Sunrise

What is Truth

Gottfried de Purucker

Probably not in historical times has there been such a widespread awakening in religious feeling and in general religious interests as exists today; but no longer do men quibble and quarrel over mere questions of form, theological or ecclesiastical nor over mere hair-splitting definitions involving doctrines. Rather is the feeling today in men's hearts that there is a concealed but not unsolvable Mystery behind the outward seeming of Nature which men's minds only belittle in any attempt at a description of it; and that the only way by which to acquire this reality is for oneself to penetrate into the temple of Truth. There is nothing so chastening to the mind as this feeling of reverential aspiration: nothing that wipes away so quickly the feelings of egoism and ignorant self-sufficiency of judgment. All men are able to see if they will but fit themselves for the seeing, and no man with this conviction in his heart will ever declare dogmatically "I am the prophet of truth!"

Truth may be defined as that which is Reality, but present human intelligence can make but an approximate approach to this Cosmic Real which is measureless in its profundity and infinite in reach, and therefore never fully comprehensible by the intellect. There are, however, relative truths, and it is these that the mind can comprehend and therefore can understand.

That original Truth, from which all great religions and philosophies sprang in their origin, the student may discover for himself, if he will; and he shall then know that Truth is ageless and deathless, but yet takes up its abode in every earnest human heart, where it awaits recognition in order to pour its flood of light into the waiting mind. In each age a new revelation of this Truth is given forth to the peoples of the Earth; and each such 'revelation' contains the same old Message that previous revealings had brought to the world, albeit the 'new' installment may be couched in a later and different tongue. Therefore, behind all the various religions and philosophies there is a secret or esoteric Wisdom, common to all mankind, existent in all ages, and revealed in one form or another as the cycling centuries slowly pass. This Wisdom is Religion per se, universal and impersonal, and its human proponents, however grand, are merely the Voice announcing it to mankind from age to age.

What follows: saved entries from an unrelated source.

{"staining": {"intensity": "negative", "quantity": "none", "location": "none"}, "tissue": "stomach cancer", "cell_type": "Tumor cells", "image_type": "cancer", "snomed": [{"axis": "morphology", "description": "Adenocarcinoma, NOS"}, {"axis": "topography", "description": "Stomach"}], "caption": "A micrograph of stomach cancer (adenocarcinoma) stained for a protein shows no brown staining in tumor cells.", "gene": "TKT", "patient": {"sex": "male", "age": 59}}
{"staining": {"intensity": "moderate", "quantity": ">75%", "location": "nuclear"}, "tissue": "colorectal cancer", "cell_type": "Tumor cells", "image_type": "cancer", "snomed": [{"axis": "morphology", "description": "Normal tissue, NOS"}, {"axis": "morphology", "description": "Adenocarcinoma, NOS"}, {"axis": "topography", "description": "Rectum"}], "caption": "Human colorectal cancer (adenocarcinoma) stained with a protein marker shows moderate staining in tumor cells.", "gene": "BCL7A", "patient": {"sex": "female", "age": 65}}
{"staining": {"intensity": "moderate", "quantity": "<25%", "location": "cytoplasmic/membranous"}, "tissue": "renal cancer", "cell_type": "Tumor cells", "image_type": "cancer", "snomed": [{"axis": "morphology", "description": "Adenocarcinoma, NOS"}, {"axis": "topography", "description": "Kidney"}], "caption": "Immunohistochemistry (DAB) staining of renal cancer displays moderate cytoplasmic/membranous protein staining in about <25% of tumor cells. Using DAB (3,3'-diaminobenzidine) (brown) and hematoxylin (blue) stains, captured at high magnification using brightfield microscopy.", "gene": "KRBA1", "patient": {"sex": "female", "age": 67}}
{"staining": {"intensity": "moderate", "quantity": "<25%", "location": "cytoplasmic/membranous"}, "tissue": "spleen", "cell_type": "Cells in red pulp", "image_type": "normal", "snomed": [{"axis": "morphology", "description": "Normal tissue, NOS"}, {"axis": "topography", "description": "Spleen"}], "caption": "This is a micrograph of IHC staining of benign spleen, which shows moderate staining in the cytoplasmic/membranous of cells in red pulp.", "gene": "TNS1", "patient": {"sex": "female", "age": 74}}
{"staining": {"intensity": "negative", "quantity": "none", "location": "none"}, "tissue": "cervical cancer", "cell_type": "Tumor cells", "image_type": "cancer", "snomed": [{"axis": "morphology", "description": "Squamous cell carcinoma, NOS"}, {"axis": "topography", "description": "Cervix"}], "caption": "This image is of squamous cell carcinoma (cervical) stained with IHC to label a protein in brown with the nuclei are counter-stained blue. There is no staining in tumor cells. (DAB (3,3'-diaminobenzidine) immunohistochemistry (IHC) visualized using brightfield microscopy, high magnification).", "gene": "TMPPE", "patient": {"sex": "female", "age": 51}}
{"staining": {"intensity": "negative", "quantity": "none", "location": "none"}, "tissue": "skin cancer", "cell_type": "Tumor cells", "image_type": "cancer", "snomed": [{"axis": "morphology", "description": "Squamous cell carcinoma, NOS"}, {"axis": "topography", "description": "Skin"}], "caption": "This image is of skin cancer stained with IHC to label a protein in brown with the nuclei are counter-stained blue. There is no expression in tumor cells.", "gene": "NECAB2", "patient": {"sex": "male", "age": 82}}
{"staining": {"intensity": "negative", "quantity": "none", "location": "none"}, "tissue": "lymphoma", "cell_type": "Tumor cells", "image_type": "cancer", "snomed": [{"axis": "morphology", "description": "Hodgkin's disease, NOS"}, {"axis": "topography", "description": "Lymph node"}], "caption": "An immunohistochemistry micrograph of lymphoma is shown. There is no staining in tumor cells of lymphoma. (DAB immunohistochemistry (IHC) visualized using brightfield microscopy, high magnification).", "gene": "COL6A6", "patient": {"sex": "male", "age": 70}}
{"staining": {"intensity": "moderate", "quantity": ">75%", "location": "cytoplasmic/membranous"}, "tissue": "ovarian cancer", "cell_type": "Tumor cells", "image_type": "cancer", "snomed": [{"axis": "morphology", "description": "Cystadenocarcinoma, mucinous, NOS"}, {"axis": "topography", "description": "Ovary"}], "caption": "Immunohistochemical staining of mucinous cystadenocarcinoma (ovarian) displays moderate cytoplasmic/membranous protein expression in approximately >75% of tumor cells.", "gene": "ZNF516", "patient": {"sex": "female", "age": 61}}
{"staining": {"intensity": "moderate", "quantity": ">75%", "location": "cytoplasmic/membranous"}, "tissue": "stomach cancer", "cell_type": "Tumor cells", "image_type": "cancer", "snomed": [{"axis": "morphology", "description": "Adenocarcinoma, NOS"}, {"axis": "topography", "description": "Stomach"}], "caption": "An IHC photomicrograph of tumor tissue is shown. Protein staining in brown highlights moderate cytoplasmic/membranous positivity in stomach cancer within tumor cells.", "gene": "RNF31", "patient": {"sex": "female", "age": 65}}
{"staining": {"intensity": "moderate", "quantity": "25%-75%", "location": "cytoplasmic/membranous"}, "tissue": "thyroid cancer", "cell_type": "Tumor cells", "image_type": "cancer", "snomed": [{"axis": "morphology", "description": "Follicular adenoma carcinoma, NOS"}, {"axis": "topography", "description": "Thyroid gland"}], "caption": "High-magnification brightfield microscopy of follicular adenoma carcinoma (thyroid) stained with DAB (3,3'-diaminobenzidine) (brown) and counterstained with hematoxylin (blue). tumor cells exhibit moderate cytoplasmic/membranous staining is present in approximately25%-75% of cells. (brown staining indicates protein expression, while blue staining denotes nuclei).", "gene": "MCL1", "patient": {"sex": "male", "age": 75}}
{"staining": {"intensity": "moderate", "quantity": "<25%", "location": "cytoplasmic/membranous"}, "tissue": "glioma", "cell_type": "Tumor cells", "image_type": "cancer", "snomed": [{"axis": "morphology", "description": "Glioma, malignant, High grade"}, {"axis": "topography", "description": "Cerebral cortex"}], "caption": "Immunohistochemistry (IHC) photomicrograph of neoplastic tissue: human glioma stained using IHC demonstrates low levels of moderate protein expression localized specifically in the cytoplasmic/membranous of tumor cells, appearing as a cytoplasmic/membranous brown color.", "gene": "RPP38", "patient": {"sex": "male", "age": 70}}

It was through the crystallization of ideas around a sublime core that the dogmatic religions were born. Some great primal truth, or body of verities, is given forth at cyclical times in human history, and a new religion is then and there begun; and as long as the original promulgator with his magnificent mind and high intuitional faculty is there to direct and to guide the works and channels of the movement, it prospers well. But when he passes on, then come smaller men on the scene: less intuitive, less profound in their views, and often ambitious and it may be self-seeking; and they also teach, and add accretions of their own imaginings to the primal spiritual verities. The consequence is ecclesiastic or religious dogma in the modern sense; and therefore ultimate disappointment and sorrow ensue to the faithful; for man clings very closely to his religious ideas, because fundamentally he is a religious being, since his own inmost nature is not only linked by unbreakable bonds with the Cosmic Spirit, but is a ray of that Cosmic Spirit itself.

Religion and Philosophy and Science are fundamentally but one thing manifesting in three different manners. They are not three things outside of man, foreign to him. They are themselves activities of the human psychological and spiritual natures; and while they can be considered as three different ways of arriving at Truth, or Reality, this is merely for convenience of expression. They are like the three sides of a triangle: if any one or two sides are lacking, the figure would be imperfect. Religion, Philosophy, and Science, must unite and all at the same time, if we wish to attain to the actual truths of Nature. In themselves, they represent truth in proportion as these three functionings of the human spirit are uninhibited by mental or emotional veil; for Truth in itself as man can understand it is but a systematic formulation of Nature's own operations and functions — not merely physical nature, but rather, the vast realms of the inner consciousness.

Thus, religion, philosophy, and science compose one triform method of understanding — what? The nature of Universal Nature and its multiform workings; and not one of these three activities of the human spirit can be separated from the other two if we wish to gain a true picture of things as they are in themselves. For Science is an operation of the mind in its endeavor to understand the How of things. Philosophy is that same striving of the human spirit to understand the Why of things. And lastly, Religion is that same striving of the human spirit towards union with the Cosmic All.

Let men once realize and feel the force of the verity that true religion and philosophy and science all spring from within, from the higher nature of man, and are therefore different but closely similar pathways in man's journey towards Truth, and instinctively man will search for larger knowledge of the unifying spiritual-intellectual power behind and within and beyond these three functionings of his consciousness, all having one tendency, one trend, because all working towards one objective: to reach the Heart of Things — Truth, Reality.